Saturday 15 December 2012

Took Me Awhile to Get Here

It was Wednesday night and I had remembered a bath recipe my sister had sent me a few months back, and I knew I needed it.  So as I ran my bath, I collapsed on my bed.  Could I even make it to the bath tub again?  I felt my fever coming back...third day in a row.  I had just gotten the little kids to bed after we returned from the dreaded pediatrician.  I had no other choice but to take them there, as we were on days 4 and 5 of fevers with them.  No strep, doctor said, and ears looked fine.  He said we are all coming off of the flu.  I'm exhausted and wondering why this happens during Christmas basket week at Church.  They week that I get a hands on way of showing the children about giving to those less fortunate than us.  We had missed all of the activities except Thursday night (and I knew by the way I was feeling at that time, I wasn't going that night either).
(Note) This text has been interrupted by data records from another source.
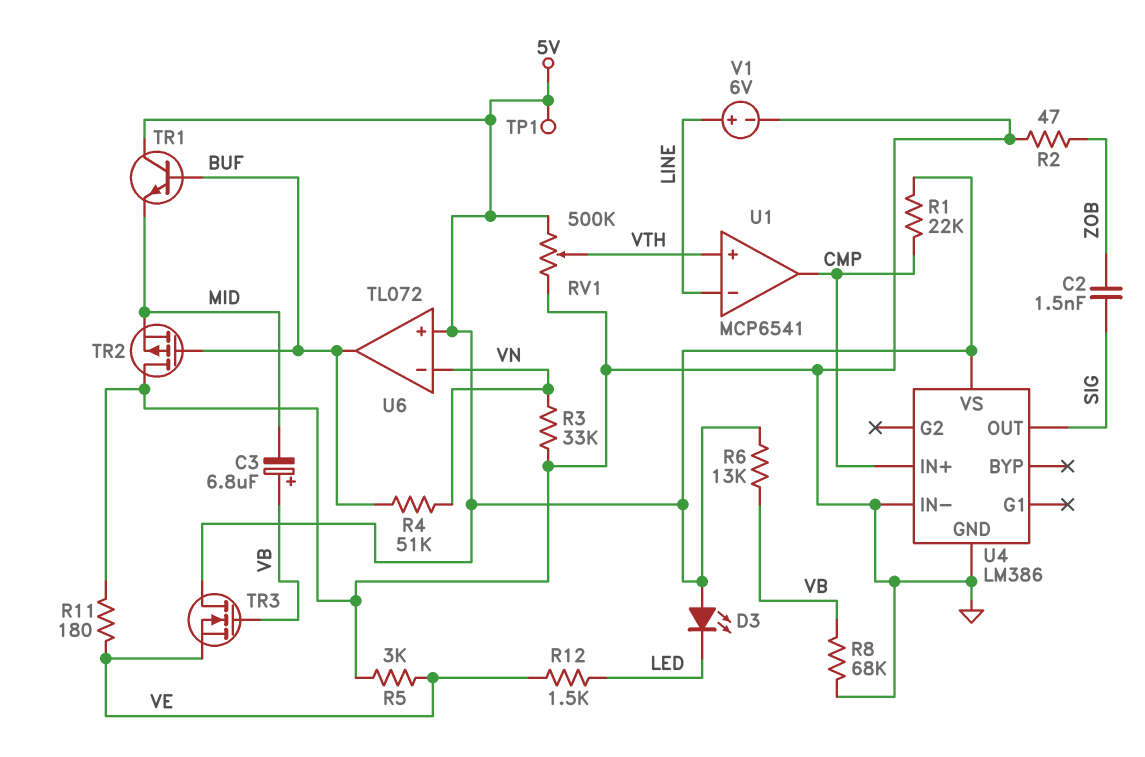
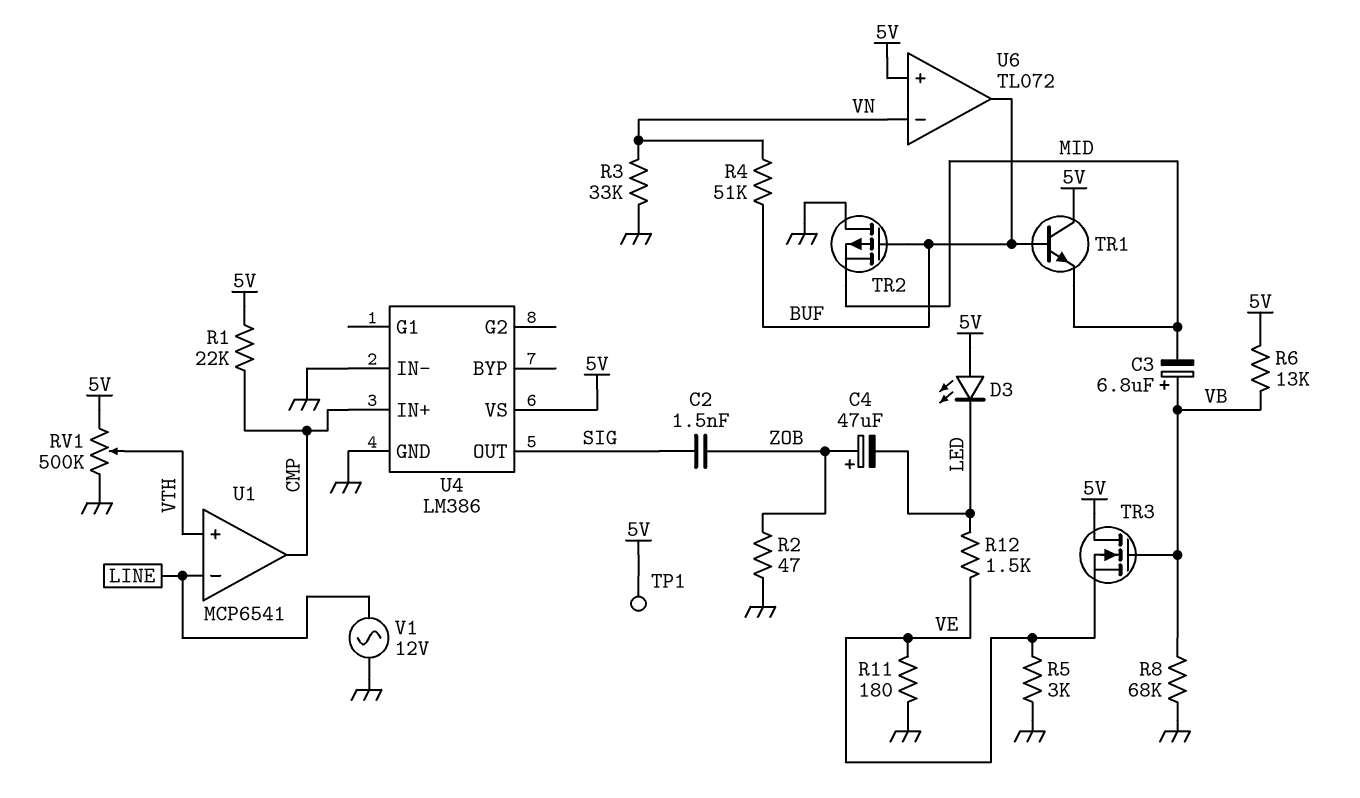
C4: none -> 47uF (plus ZOB, minus LED)
V1: 6V (plus LINE, minus GND) -> AC 12V (GND, LINE)

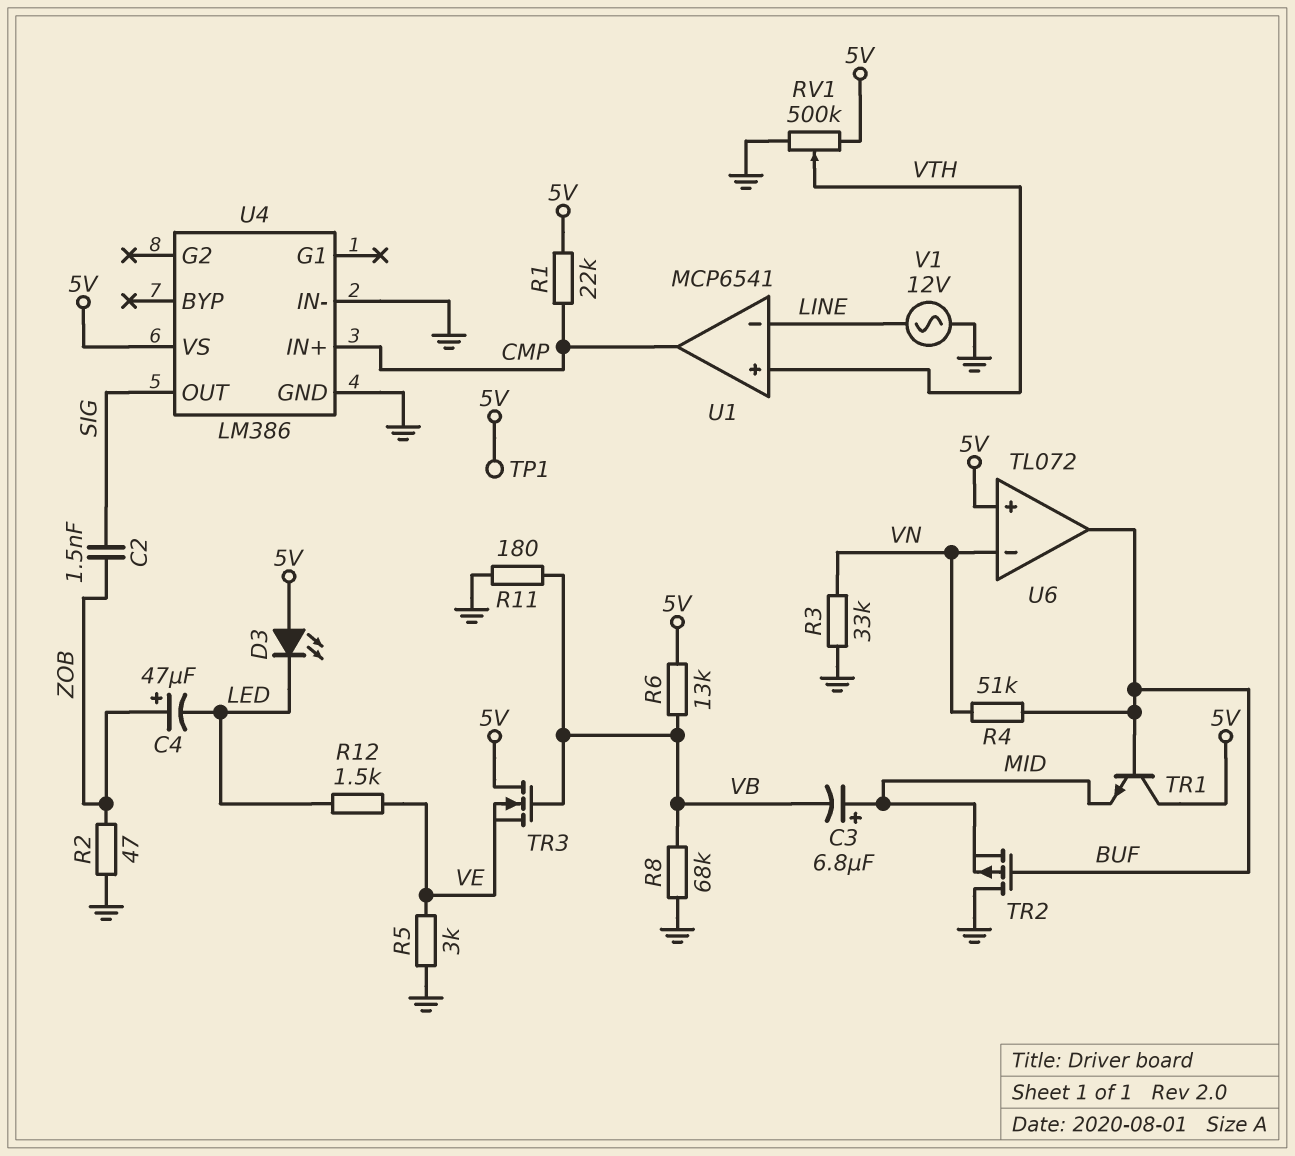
C3: 6.8uF (plus VB, minus MID) -> 6.8uF (plus MID, minus VB)
R11: 180 (GND, VE) -> 180 (GND, VB)

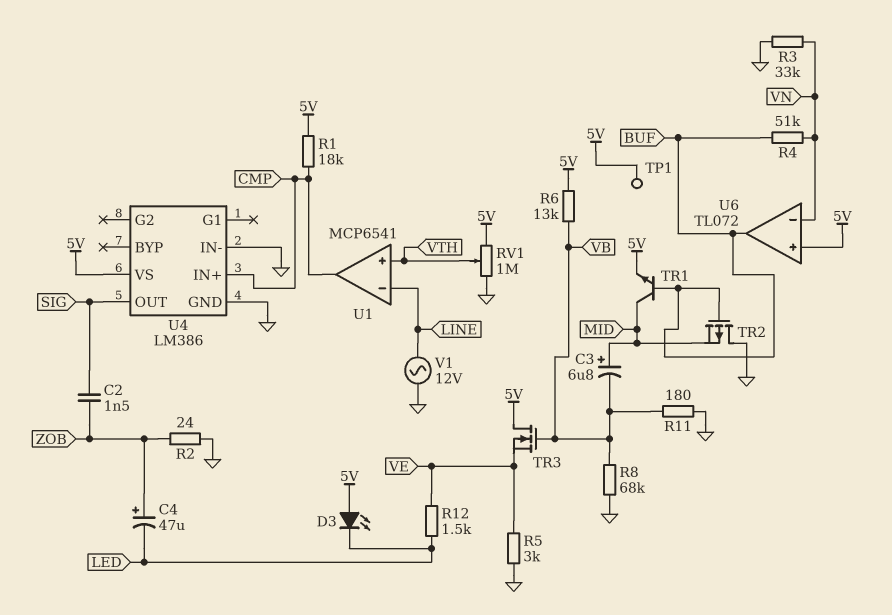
R1: 22k (5V, CMP) -> 18k (5V, CMP)
R2: 47 (GND, ZOB) -> 24 (GND, ZOB)
RV1: 500k (5V, GND, wiper VTH) -> 1M (5V, GND, wiper VTH)
TR1: NPN (B BUF, C 5V, E MID) -> NPN (B BUF, C MID, E 5V)

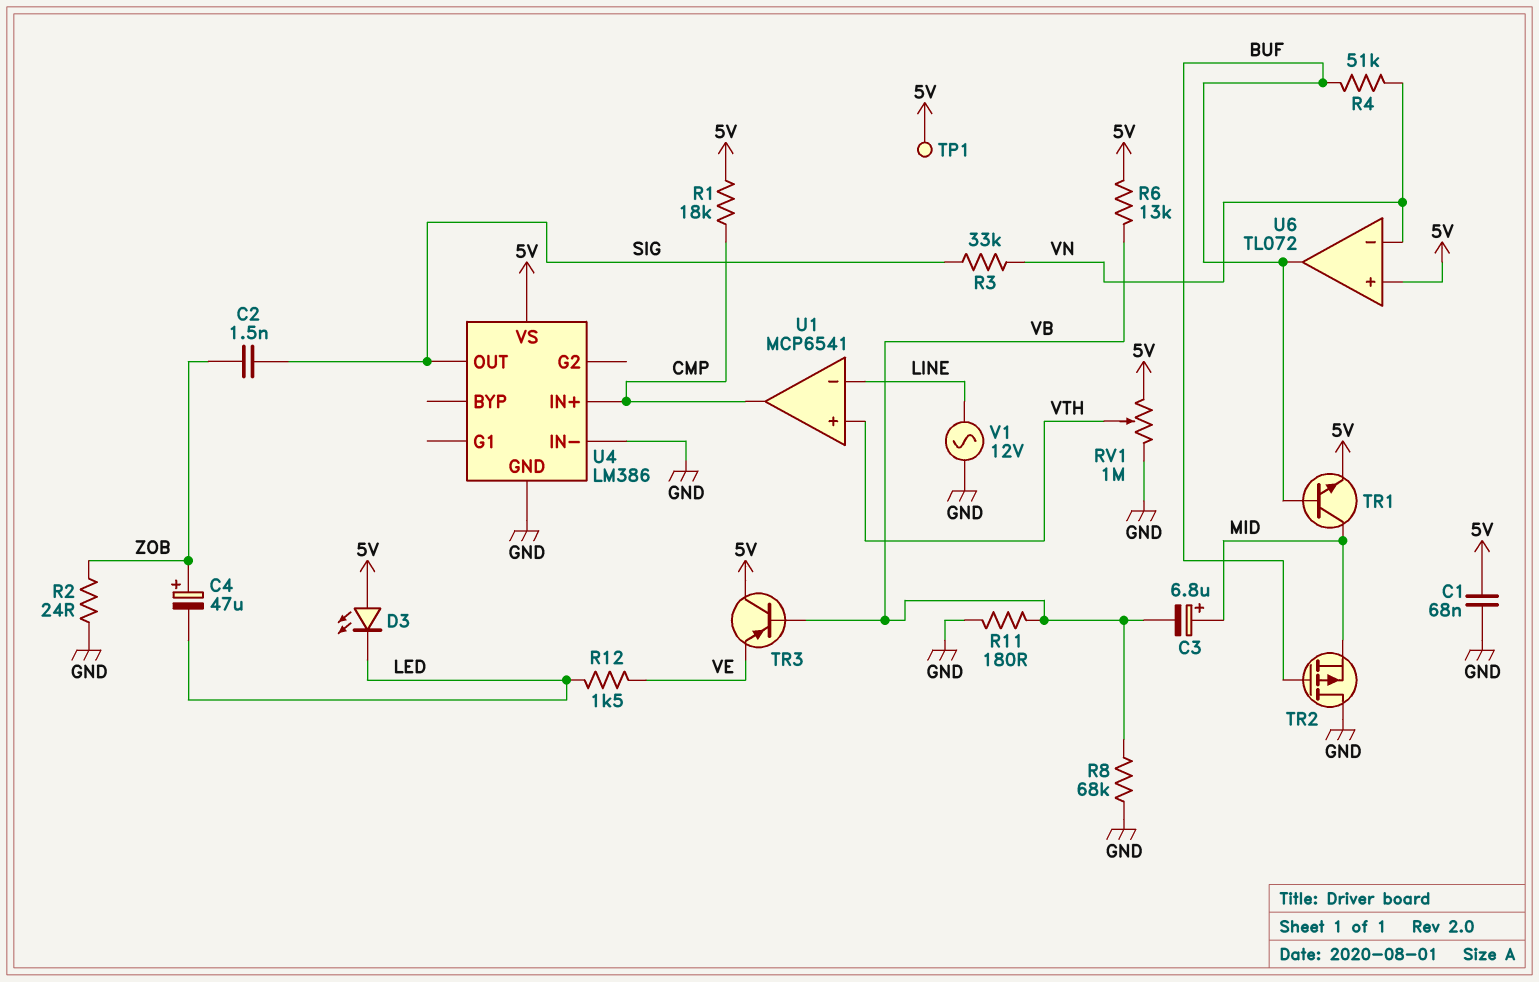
C1: none -> 68nF (5V, GND)
R3: 33k (GND, VN) -> 33k (SIG, VN)
R5: 3k (GND, VE) -> none
TR3: NMOS (G VB, D 5V, S VE) -> PNP (B VB, C 5V, E VE)

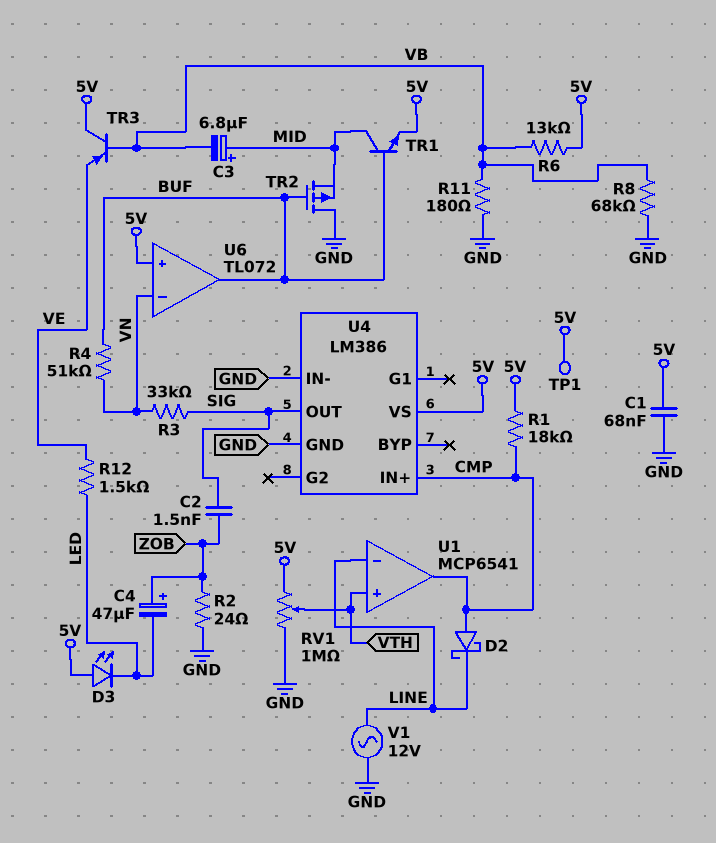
D2: none -> schottky (A CMP, K LINE)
I looked over on my bedside table and found a book that my friend gave me a few weeks ago.  Then it hit me.  I have wasted three days of my life in front of the television.  I watched everything I ever recorded on my DVR, and then started new shows I'd never watched before.  I hadn't read a single book.  I had done my normal devotionals, but I had ignored the down time given to me during a normally busy time of year.  I always long for more time to read, and never have it.  Here it was, and I wasted it.
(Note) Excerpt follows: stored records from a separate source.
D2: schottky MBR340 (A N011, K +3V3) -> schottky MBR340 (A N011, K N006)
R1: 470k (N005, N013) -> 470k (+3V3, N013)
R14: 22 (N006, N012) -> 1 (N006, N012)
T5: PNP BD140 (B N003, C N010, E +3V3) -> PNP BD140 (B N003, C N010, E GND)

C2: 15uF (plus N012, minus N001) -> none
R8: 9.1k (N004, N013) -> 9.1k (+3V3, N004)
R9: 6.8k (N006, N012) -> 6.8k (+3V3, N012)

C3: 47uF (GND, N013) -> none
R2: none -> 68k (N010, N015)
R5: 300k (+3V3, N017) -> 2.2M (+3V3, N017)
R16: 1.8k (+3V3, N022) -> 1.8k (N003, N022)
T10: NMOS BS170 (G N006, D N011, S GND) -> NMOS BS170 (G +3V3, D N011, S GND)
So I took 1,000 Gifts into my long soak and read.  Wow, was it what I needed.  This is totally paraphrased, and not at all poetic and beautiful like the author explains it...consider this a warning.  She says that if life is a canvas with a painting, the tragedies we go through are rips in the canvas.  She has a realization that the rip may just be an opening through which we can see God.  Absolutely a beautiful way to look at suffering.

Now, I'm not comparing my family having the flu to the loss and suffering of those who lose loved ones, or have terrible illnesses.  What I'm saying is, it was not in "my plans."  And I believe it was God's attempt at getting my attention and maybe giving me the break I would not give myself so that I would cling to him.

2 comments:

BlessedMom said...

Thanks for this reminder! I'm going on day three of the flu here. I've watched too many Hallmark movies to count.

Unknown said...

that's beautiful, Holly - thanks for being so transparent!